The main thing, he makes everything smiling either receiving pleasure from the process or because as if it is sounded in the song ‘if you have drunk and got sad, you are not a man, you are not a Georgian’.
In these lands Irakli could be considered as truly well-off person. He has not chosen the lifetime project as it came to him from the father while the father got it from the grandpa. Nevertheless, the true pride overfills him from the fact that he succeeded being though little yet a part of ten-thousand-year-old history of sheep breeding. Particularly, so many years ago, according to the suggestions of scientists, in the Central Asia there the first heart of sheep domestication happened. Now it is not only the leading area of animal breeding of Eastern Georgia. The cattle here is inevitable part of national features such as wine, khachapuri, moustache, ‘wah-wah-wah’, or ‘let’s go to the restaurant and dance’. Slow walks of the flocks with the surfaced portion of the highway under the accompaniment of intrusive honking of the cars and nervous grumbling of the drivers represent quite a typical picture here. Georgia would not be itself without sheep.
According to the legends, in the antique times country Kolhida, the modern territory of Georgia was famous for its gold-containing rivers. So as to get the precious metal, the gold miners used sheepskins. It is the source of the legend about the Golden Fleece while the image of lamb became the symbol of sacrifice, good, and prosperity.
All the festive tables of self-respecting Georgian should contain dishes made from the lamb as well as cheese. ‘If you do not have a cheese at home, it means you are dead’, as it is stated among people. You will never forget the smells and tastes of the true chakapuli (‘meat in foam’) in case you have tried at least once this gentle lamb meat in greens and species, or mountain cheese from sheep milk gudiskveli (‘cheese from the bag’).
Any wardrobe cannot stay without sheepskin coat, not to mention national headwears the majority of which are hushcloth or woolen. Though (it is place for jokes) Georgians wear hat not only for the warmth but also for respect.
Moreover, all the traditional houses are known for pardaga. These eye-catching woolen carpets with the patterns earlier almost have not been weaved for sale, only for personal usage. The floors were warmed with them, the same happened with tahta (a kind of sofa); they also could be put on the wall.
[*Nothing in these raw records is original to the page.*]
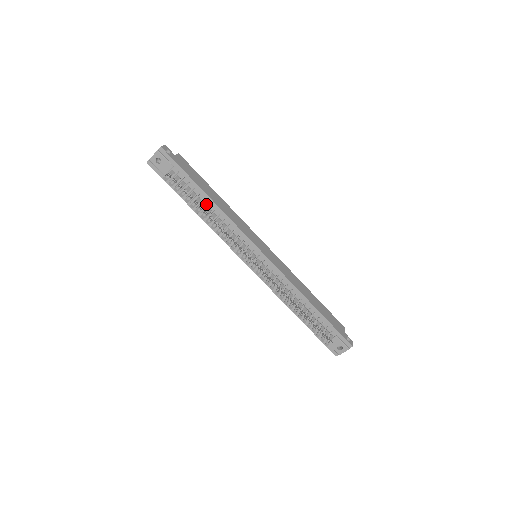
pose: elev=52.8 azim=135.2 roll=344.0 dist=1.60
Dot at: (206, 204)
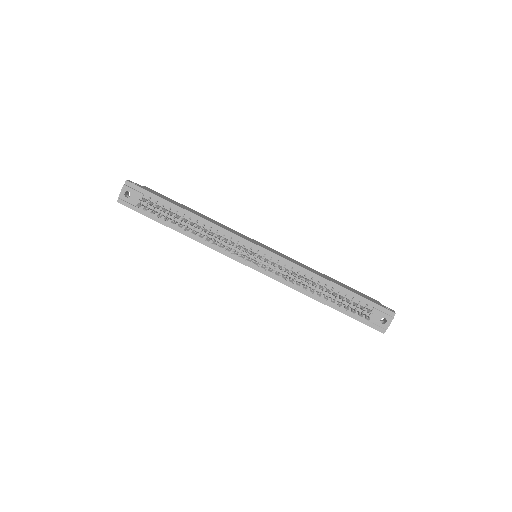
Dot at: (187, 219)
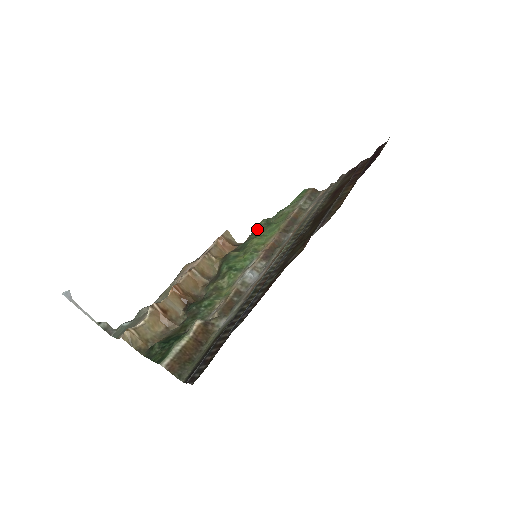
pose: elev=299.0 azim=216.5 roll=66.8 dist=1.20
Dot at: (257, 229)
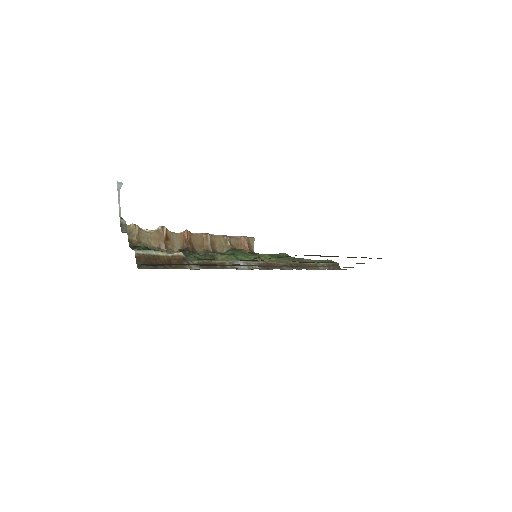
Dot at: (275, 254)
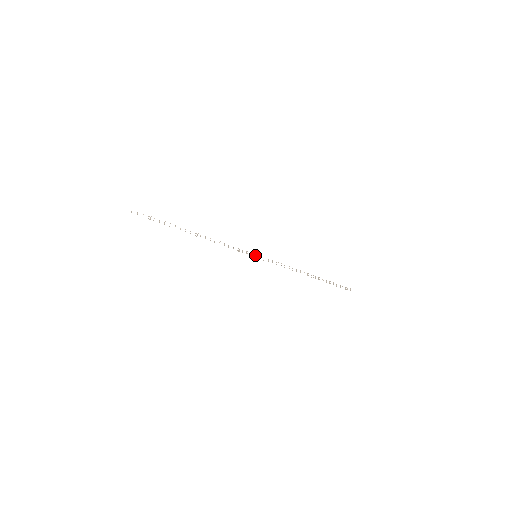
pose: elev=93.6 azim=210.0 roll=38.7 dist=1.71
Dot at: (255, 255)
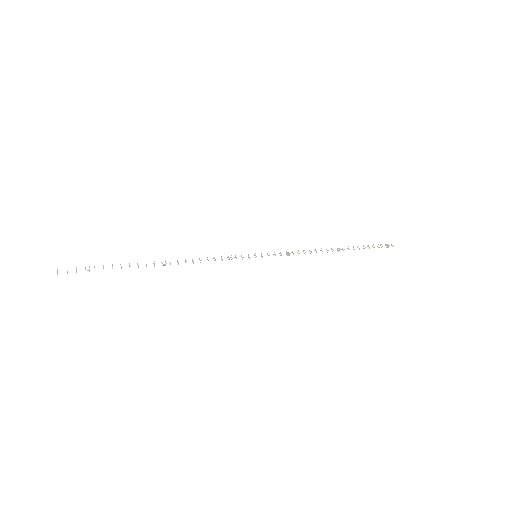
Dot at: occluded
In the colorful palette and patterns, similar to Ukrainian rushnik there are ancient traditions of ethnos, its worldview and lifestyle.
For the centuries the highlanders had been searching for the breed of sheep able to satisfy all their needs at once. Not finding, they started breeding them by themselves.
The most popular is broad-tailed sheep which Irakli has. Collecting the genes of indigenous species, it may boast of the high quality of the meat and gentle substance of milk as well as long wool with good shearing, from three to five kilos from one individual.
The majority of this ‘harvest’ will be exported to us, to Ukraine, and bags hideously filled with raw material will transform into the colorful coats, loosing undercoats, carpet in living rooms or fashionable bags in the shops.
‘Three. – Irakli shows onto his fingers. – Three dollars are for one kilo of wool. It is like the cost of two little churchhela (Georgian national delicacy) at our market’.
Everything depends on the point of view if one considers this amount as big or little. Big taxes, huge rivalry, lack of pasture seem to be only a little share of difficulties what now local sheep breeders encounter. However, there is some hope for better. At least, this year Georgian lambs will be going to European markets.
Certainly, Georgians do not have to gather gold with fleece neither in a direct nor in metaphorical sense. Yet, I am assured that until sheepskin overcoat, the legend is continuing.